Se a chupim botar seu ovo muito cedo no ninho hospedeiro, ela corre o risco de seu ovo ser descoberto e destruído. Mas se ela botar o ovo muito tarde, o tempo de incubação terá expirado antes que seu filhote de chupim possa chocar.
Experimentos de David J White e Grace Freed-Brown, da Universidade da Pensilvânia, sugerem que as fêmeas do chupim monitoram cuidadosamente a ninhada do hospedeiro para sincronizar seu parasitismo com a incubação de um hospedeiro em potencial.
As fêmeas do chupim ficam atentas aos ninhos hospedeiros nos quais o número de ovos aumentou desde sua primeira visita. Isso garante que o hospedeiro ainda está em processo de colocação de ovo e a incubação ainda não começou.
Além disso, a chupim está procurando ninhos que contenham exatamente um ovo adicional por número de dias decorridos desde sua visita inicial.
Por exemplo, se a fêmea do chupim visitou um ninho no primeiro dia e encontrou um ovo hospedeiro no ninho, ela só depositará seu próprio ovo se o ninho hospedeiro contiver três ovos no terceiro dia.
Se o ninho contiver menos ovos adicionais do que o número de dias decorridos desde a última visita, ela sabe que a incubação já começou e é inútil para ela botar seu próprio ovo.
Isso é extremamente exigente do ponto de vista cognitivo, já que a fêmea do chupim precisa visitar um ninho ao longo de vários dias, lembrar-se do tamanho da ninhada de um dia para o outro, avaliar a mudança no número de ovos no ninho de uma visita anterior ao presente, avaliar o número de dias que se passaram e, em seguida, comparar esses valores para tomar a decisão de botar o ovo ou não.
Mas não é só isso. As mães-chupim também têm estratégias de reforço sinistras. Elas vigiam os ninhos onde colocam seus ovos.
Na tentativa de proteger seu ovo, elas agem como gangsters na máfia. Se a chupim descobre que seu ovo foi destruído ou removido do ninho do hospedeiro, ela revida destruindo os ovos do pássaro hospedeiro, bicando-os ou levando-os para fora do ninho e jogando-os no chão.
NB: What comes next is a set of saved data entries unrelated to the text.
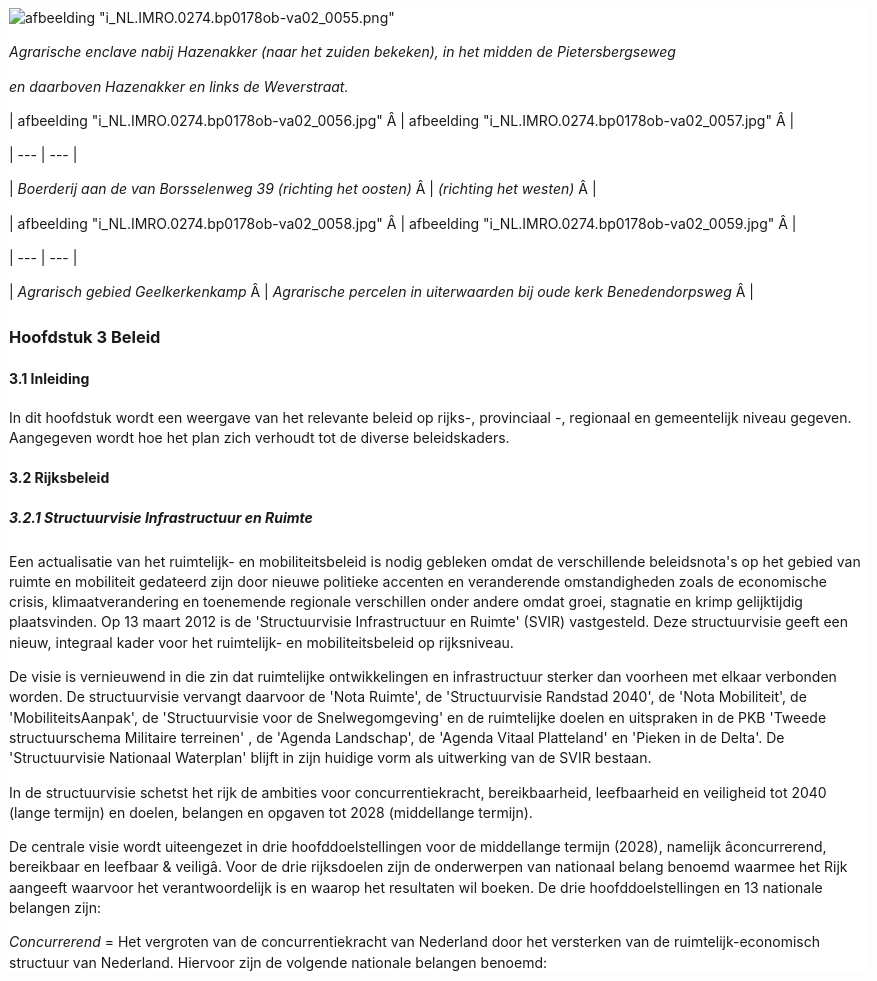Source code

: ![afbeelding "i_NL.IMRO.0274.bp0178ob-va02_0055.png"](i_NL.IMRO.0274.bp0178ob-va02_0055.png)

*Agrarische enclave nabij Hazenakker (naar het zuiden bekeken), in het midden de Pietersbergseweg*

*en daarboven Hazenakker en links de Weverstraat.*

| afbeelding "i_NL.IMRO.0274.bp0178ob-va02_0056.jpg"      Â | afbeelding "i_NL.IMRO.0274.bp0178ob-va02_0057.jpg"      Â |

| --- | --- |

| *Boerderij aan de van Borsselenweg 39 (richting het oosten)*   Â | *(richting het westen)*   Â |

| afbeelding "i_NL.IMRO.0274.bp0178ob-va02_0058.jpg"      Â | afbeelding "i_NL.IMRO.0274.bp0178ob-va02_0059.jpg"      Â |

| --- | --- |

| *Agrarisch gebied Geelkerkenkamp*   Â | *Agrarische percelen in uiterwaarden bij oude kerk Benedendorpsweg*   Â |

### Hoofdstuk 3 Beleid

#### 3\.1 Inleiding

In dit hoofdstuk wordt een weergave van het relevante beleid op rijks\-, provinciaal \-, regionaal en gemeentelijk niveau gegeven. Aangegeven wordt hoe het plan zich verhoudt tot de diverse beleidskaders.

#### 3\.2 Rijksbeleid

##### 3\.2\.1 Structuurvisie Infrastructuur en Ruimte

Een actualisatie van het ruimtelijk\- en mobiliteitsbeleid is nodig gebleken omdat de verschillende beleidsnota's op het gebied van ruimte en mobiliteit gedateerd zijn door nieuwe politieke accenten en veranderende omstandigheden zoals de economische crisis, klimaatverandering en toenemende regionale verschillen onder andere omdat groei, stagnatie en krimp gelijktijdig plaatsvinden. Op 13 maart 2012 is de 'Structuurvisie Infrastructuur en Ruimte' (SVIR) vastgesteld. Deze structuurvisie geeft een nieuw, integraal kader voor het ruimtelijk\- en mobiliteitsbeleid op rijksniveau.

De visie is vernieuwend in die zin dat ruimtelijke ontwikkelingen en infrastructuur sterker dan voorheen met elkaar verbonden worden. De structuurvisie vervangt daarvoor de 'Nota Ruimte', de 'Structuurvisie Randstad 2040', de 'Nota Mobiliteit', de 'MobiliteitsAanpak', de 'Structuurvisie voor de Snelwegomgeving' en de ruimtelijke doelen en uitspraken in de PKB 'Tweede structuurschema Militaire terreinen' , de 'Agenda Landschap', de 'Agenda Vitaal Platteland' en 'Pieken in de Delta'. De 'Structuurvisie Nationaal Waterplan' blijft in zijn huidige vorm als uitwerking van de SVIR bestaan.

In de structuurvisie schetst het rijk de ambities voor concurrentiekracht, bereikbaarheid, leefbaarheid en veiligheid tot 2040 (lange termijn) en doelen, belangen en opgaven tot 2028 (middellange termijn).

De centrale visie wordt uiteengezet in drie hoofddoelstellingen voor de middellange termijn (2028\), namelijk âconcurrerend, bereikbaar en leefbaar \& veiligâ. Voor de drie rijksdoelen zijn de onderwerpen van nationaal belang benoemd waarmee het Rijk aangeeft waarvoor het verantwoordelijk is en waarop het resultaten wil boeken. De drie hoofddoelstellingen en 13 nationale belangen zijn:

*Concurrerend* \= Het vergroten van de concurrentiekracht van Nederland door het versterken van de ruimtelijk\-economisch structuur van Nederland. Hiervoor zijn de volgende nationale belangen benoemd:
É melhor que os pássaros hospedeiros criem o filhote de chupim, ou então terão que pagar caro. Para os pais anfitriões, pode valer a pena passar por todo o trabalho de criar um filhote adotivo de um ponto de vista adaptativo.
O chupim é um exemplo surpreendente de como a evolução levou algumas espécies a permanecer no negócio de transmitir seus genes. As pressões de seleção existentes, sejam impostas pelo ambiente inanimado ou por outros animais, forçam as populações de espécies a manter ou aumentar as características adaptativas causadas por genes específicos.
Se avaliar os números ajuda nessa luta para sobreviver e reproduzir, certamente isso é apreciado e confiável.
Isso explica por que a competência numérica é tão difundida no reino animal: ela evoluiu porque foi descoberta por um ancestral comum anterior e passada a todos os descendentes, ou porque foi inventada em diferentes ramos da árvore da vida animal.
Independentemente de sua origem evolutiva, uma coisa é certa — a competência numérica é certamente um traço adaptativo.